Description
These Mini Pineapple Upside Down Cakes are delightful single-serving treats featuring caramelized brown sugar and butter topping, sweet pineapple slices, and cherries. Moist and fluffy vanilla cake batter bakes beneath the fruit topping, creating a classic dessert that’s perfect for parties or a sweet snack.
Ingredients
Scale
Topping
- 1/4 cup unsalted butter
- 1/4 cup brown sugar
- 1 can sliced pineapples, drained
- Maraschino cherries
Cake Batter
- 1 cup all-purpose flour
- 1 teaspoon baking powder
- 1/4 teaspoon salt
- 1/2 cup granulated sugar
- 1 large egg
- 1/2 cup milk
- 1 teaspoon vanilla extract
Instructions
- Preheat and Prepare: Preheat the oven to 350°F (175°C) and grease a muffin tin thoroughly to prevent sticking.

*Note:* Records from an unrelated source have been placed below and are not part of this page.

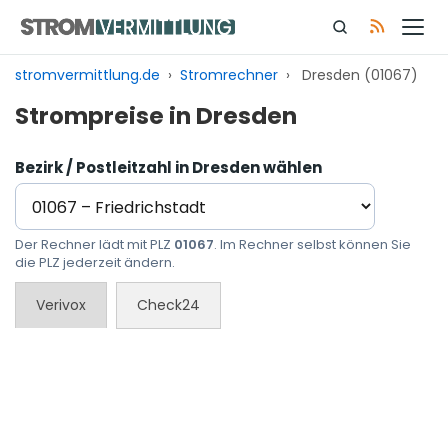
Zum
Inhalt
springen
stromvermittlung.de
›
Stromrechner
›
Dresden (01067)
Strompreise in Dresden
Bezirk / Postleitzahl in Dresden wählen
Der Rechner lädt mit PLZ
01067
. Im Rechner selbst können Sie
die PLZ jederzeit ändern.
Verivox
Check24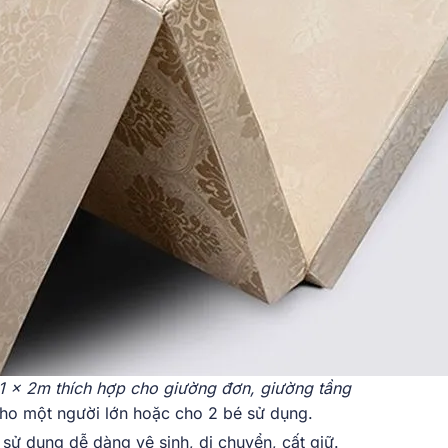
 x 2m thích hợp cho giường đơn, giường tầng
o một người lớn hoặc cho 2 bé sử dụng.
sử dụng dễ dàng vệ sinh, di chuyển, cất giữ.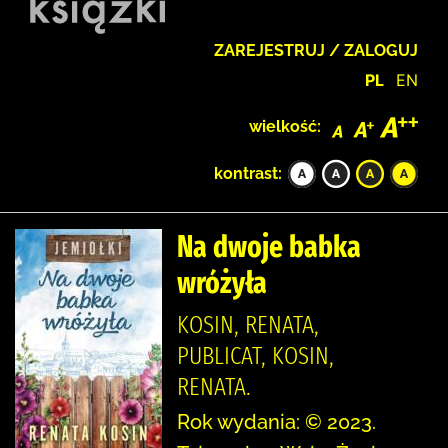
ZAREJESTRUJ / ZALOGUJ
PL
EN
wielkość:
kontrast:
Na dwoje babka
wróżyła
KOSIN, RENATA,
PUBLICAT, KOSIN,
RENATA.
Rok wydania: © 2023.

- Prepare the Topping: Melt the butter in a saucepan over medium heat. Stir in the brown sugar until the mixture is smooth and fully combined, creating a caramel-like base for the topping.
- Assemble Topping in Muffin Cups: Evenly pour the butter and brown sugar mixture into each cup of the muffin tin. Place one pineapple slice and a maraschino cherry on top of the butter-sugar mixture in each cup.
- Mix Wet Ingredients: In a mixing bowl, cream together the granulated sugar and egg until the mixture is fluffy and pale. Then add the milk and vanilla extract, mixing well to combine all wet components.
- Mix Dry Ingredients: In a separate bowl, whisk together the all-purpose flour, baking powder, and salt to evenly distribute the leavening and seasonings.
- Combine Wet and Dry Mixtures: Gradually fold the dry ingredients into the wet ingredient mixture until just combined, being careful not to overmix to keep the batter light and fluffy.
- Fill Muffin Cups: Spoon the batter into the prepared muffin cups, filling each about three-quarters full to allow space for rising.
- Bake the Cakes: Bake in the preheated oven for approximately 20 minutes, or until a toothpick inserted into the center comes out clean.
- Cool and Serve: Allow the mini cakes to cool for a few minutes in the tin, then invert them onto a serving plate, so the pineapple and cherry topping is on top. Serve warm or at room temperature.
Notes
- Be sure to grease the muffin tin well to make removing the cakes easier.
- You can substitute fresh pineapple rings if preferred, but fresh fruit should be slightly cooked or caramelized first for best results.
- Allow cakes to cool slightly before inverting to prevent breaking.
- For a richer flavor, consider adding a teaspoon of rum or pineapple juice to the batter.
- These mini cakes are best enjoyed within 2 days but can be stored in an airtight container at room temperature.